Value Proposition Units – The value behind your value

by: Grant Gooding

How often do you talk about “quality” at your organization?  What about “customer service?”  How many times do you talk about the importance of “trust,” “technology” or “value?”

All important things.  I bet many of you have these words in your mission statement, your core values and in your sales and marketing communications.  But there’s a problem with things like quality, customer service, trust, technology and value:


They aren’t real.  “Quality” doesn’t really exist.  Neither does “Value” or “Trust.”  They are all made up.  They are just lazy and vague ideas that we use to attempt to summarize actual things that our customers care about.  We call these vague ideas “Generic Value Propositions.”  

Generic Value Propositions are weak and meaningless to your customers and when you say them, you lose money.  Not only do they not register emotionally, but they can’t be quantified, assigned or measured and therefore, can’t be improved.  

So then why do so many organizations use them?
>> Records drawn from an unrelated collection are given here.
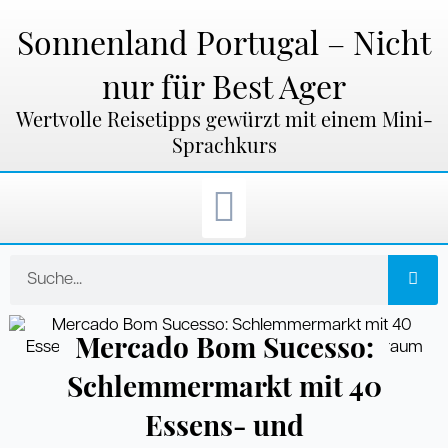
Zum
Inhalt
Sonnenland Portugal – Nicht
springen
nur für Best Ager
Wertvolle Reisetipps gewürzt mit einem Mini-
Sprachkurs
Suche
Mercado Bom Sucesso:
Schlemmermarkt mit 40
Essens- und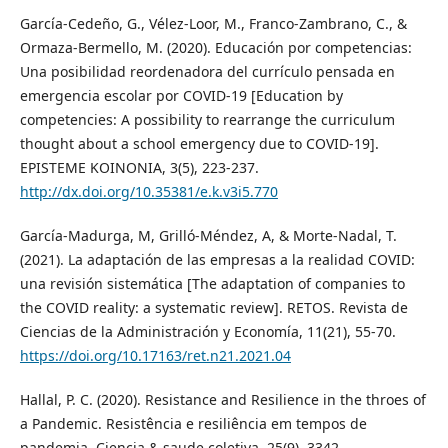
García-Cedeño, G., Vélez-Loor, M., Franco-Zambrano, C., &
Ormaza-Bermello, M. (2020). Educación por competencias:
Una posibilidad reordenadora del currículo pensada en
emergencia escolar por COVID-19 [Education by
competencies: A possibility to rearrange the curriculum
thought about a school emergency due to COVID-19].
EPISTEME KOINONIA, 3(5), 223-237.
http://dx.doi.org/10.35381/e.k.v3i5.770
García-Madurga, M, Grilló-Méndez, A, & Morte-Nadal, T.
(2021). La adaptación de las empresas a la realidad COVID:
una revisión sistemática [The adaptation of companies to
the COVID reality: a systematic review]. RETOS. Revista de
Ciencias de la Administración y Economía, 11(21), 55-70.
https://doi.org/10.17163/ret.n21.2021.04
Hallal, P. C. (2020). Resistance and Resilience in the throes of
a Pandemic. Resistência e resiliência em tempos de
pandemia. Ciencia & saude coletiva, 25(9), 3342.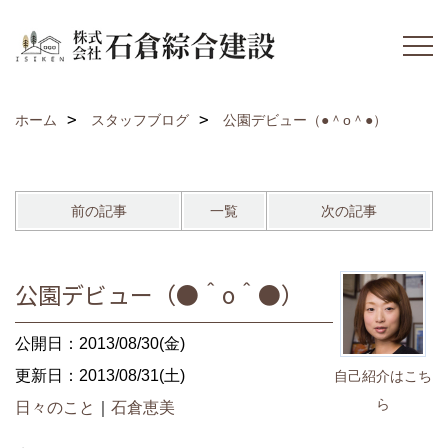
ホーム
スタッフブログ
公園デビュー（●＾o＾●）
前の記事
一覧
次の記事
公園デビュー（●＾o＾●）
公開日：2013/08/30(金)
更新日：2013/08/31(土)
自己紹介はこち
ら
日々のこと
｜
石倉恵美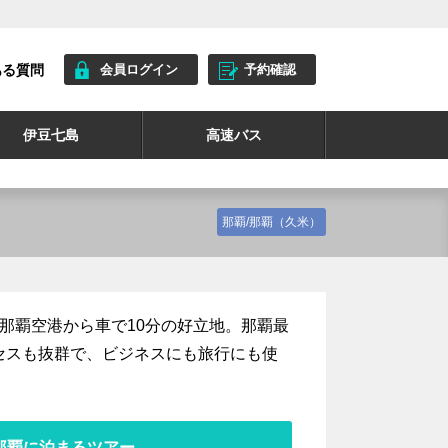
ある質問
会員ログイン
予約確認
伊豆七島
高速バス
那覇/那覇（久米）
那覇空港から車で10分の好立地。那覇最
セスも抜群で、ビジネスにも旅行にも使
那覇に泊まるツアー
There are two main reasons:

  1. Generic Value Propositions are broad in scope and it is efficient and safe to say them.  Your brain is both lazy and extremely risk adverse and it likes summarized, catch-all types of communication.  Ironically, the brain buys specific and emotive communications – the exact opposite. 
  2. The vast majority of organizations don’t actually know specifically why people are buying from them.  So, a generic idea like quality or customer service is a safe bet.  (note: I’m being kind when I say “the vast majority” hit me up if you want actual stats on this)

Fortunately, there is an easy way we can avoid using weak, generic language with our customers and it is through understanding the building blocks that make up these same generic messages.  We call these building blocks “Value Proposition Units.”  
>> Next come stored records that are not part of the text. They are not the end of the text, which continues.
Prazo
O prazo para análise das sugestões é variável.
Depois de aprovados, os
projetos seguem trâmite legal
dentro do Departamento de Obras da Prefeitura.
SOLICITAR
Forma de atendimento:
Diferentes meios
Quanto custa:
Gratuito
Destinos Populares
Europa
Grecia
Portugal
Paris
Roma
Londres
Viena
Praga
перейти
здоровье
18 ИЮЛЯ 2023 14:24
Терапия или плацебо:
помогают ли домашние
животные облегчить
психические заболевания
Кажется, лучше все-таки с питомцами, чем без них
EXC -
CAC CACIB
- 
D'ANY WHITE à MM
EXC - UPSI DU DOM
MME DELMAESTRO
Value Proposition Units are the actual, definitive things that people buy and in contrast to Generic Value Propositions, they can be quantified, objectively assigned to prospects and customers, measured for success and improved over time.  A Value Proposition Unit can be turned into a KPI to help you move the needle at your organization.
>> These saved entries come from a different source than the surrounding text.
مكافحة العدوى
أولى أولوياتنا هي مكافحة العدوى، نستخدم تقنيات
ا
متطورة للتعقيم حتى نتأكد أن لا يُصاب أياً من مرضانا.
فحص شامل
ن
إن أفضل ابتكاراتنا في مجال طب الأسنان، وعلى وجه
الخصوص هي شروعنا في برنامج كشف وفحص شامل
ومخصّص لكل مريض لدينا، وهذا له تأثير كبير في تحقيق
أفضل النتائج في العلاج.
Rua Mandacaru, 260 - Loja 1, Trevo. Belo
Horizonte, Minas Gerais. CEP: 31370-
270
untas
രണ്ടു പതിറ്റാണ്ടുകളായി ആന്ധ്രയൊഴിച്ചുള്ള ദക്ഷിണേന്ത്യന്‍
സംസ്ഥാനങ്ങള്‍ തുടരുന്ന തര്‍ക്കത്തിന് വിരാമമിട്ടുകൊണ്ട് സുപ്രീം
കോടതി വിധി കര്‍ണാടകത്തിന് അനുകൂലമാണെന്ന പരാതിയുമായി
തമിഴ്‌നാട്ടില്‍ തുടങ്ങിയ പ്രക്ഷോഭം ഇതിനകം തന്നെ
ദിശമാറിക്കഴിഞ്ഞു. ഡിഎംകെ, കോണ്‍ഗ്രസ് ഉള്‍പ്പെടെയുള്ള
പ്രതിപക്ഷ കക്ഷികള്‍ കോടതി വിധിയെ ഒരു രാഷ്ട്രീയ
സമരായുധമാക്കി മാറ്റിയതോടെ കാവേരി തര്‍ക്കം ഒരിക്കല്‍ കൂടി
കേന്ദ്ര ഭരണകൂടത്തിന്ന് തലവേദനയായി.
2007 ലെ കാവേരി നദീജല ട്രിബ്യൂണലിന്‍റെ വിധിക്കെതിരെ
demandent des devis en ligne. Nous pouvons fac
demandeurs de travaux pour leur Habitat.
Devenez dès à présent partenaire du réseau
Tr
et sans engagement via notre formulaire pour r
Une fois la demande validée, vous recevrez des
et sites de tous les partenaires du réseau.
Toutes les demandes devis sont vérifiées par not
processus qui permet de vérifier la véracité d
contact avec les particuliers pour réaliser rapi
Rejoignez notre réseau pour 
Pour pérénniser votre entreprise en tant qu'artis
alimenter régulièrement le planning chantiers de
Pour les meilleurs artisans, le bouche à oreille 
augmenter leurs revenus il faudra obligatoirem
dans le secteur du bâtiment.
We take clients through an exercise of converting Generic Value Propositions into Value Proposition Units so we can test the individual value of each unit to find out which are most emotionally resonant with customers.  The exercise just forces you to think about the things that make up these generic words.  For example:

Instead of using the word “Quality,” think about what things make up the idea of quality at your organization.  These “Quality Units” might be:

  • Material density
  • Defect rate
  • Estimated product life
  • Maintenance frequency
  • Order accuracy
  • Return on cost
  • Hours of uptime

These Quality Units are the things that are actually important to a customer and are not only more emotionally resonant, but they are actionable, measurable and can be converted into highly emotive messages that persuade a customer to buy.  

You can use Value Proposition Units to replace weak, generic messages with powerful and emotive messages.  For Example:

Generic message:

“We only carry the highest quality products.”

Value Proposition Unit Message:

“Our products have a defect rate of 1 per 10,000, the lowest in the industry.”

Generic message:

“We are a trusted leader in our industry.”

Value Proposition Unit Message:

“We use a transparent pricing model so you can see every dollar we make, you don’t need to trust me, we show you.”

Generic message:

“We pride ourselves on our customer service.”

Value Proposition Unit Message:

“Someone at our company will respond to you within 5 minutes anytime you reach out.”

What are the units of value that exist behind the value that you claim at your organization?  

Those Value Proposition Units will be more emotionally resonant with your customers and prospects, they should be in your mission statement, core values and marketing and communications.  They can be measured, assigned and improved which means they can help you grow your business.

Now, the hard part…which Value Propositions Units matter most to your customers?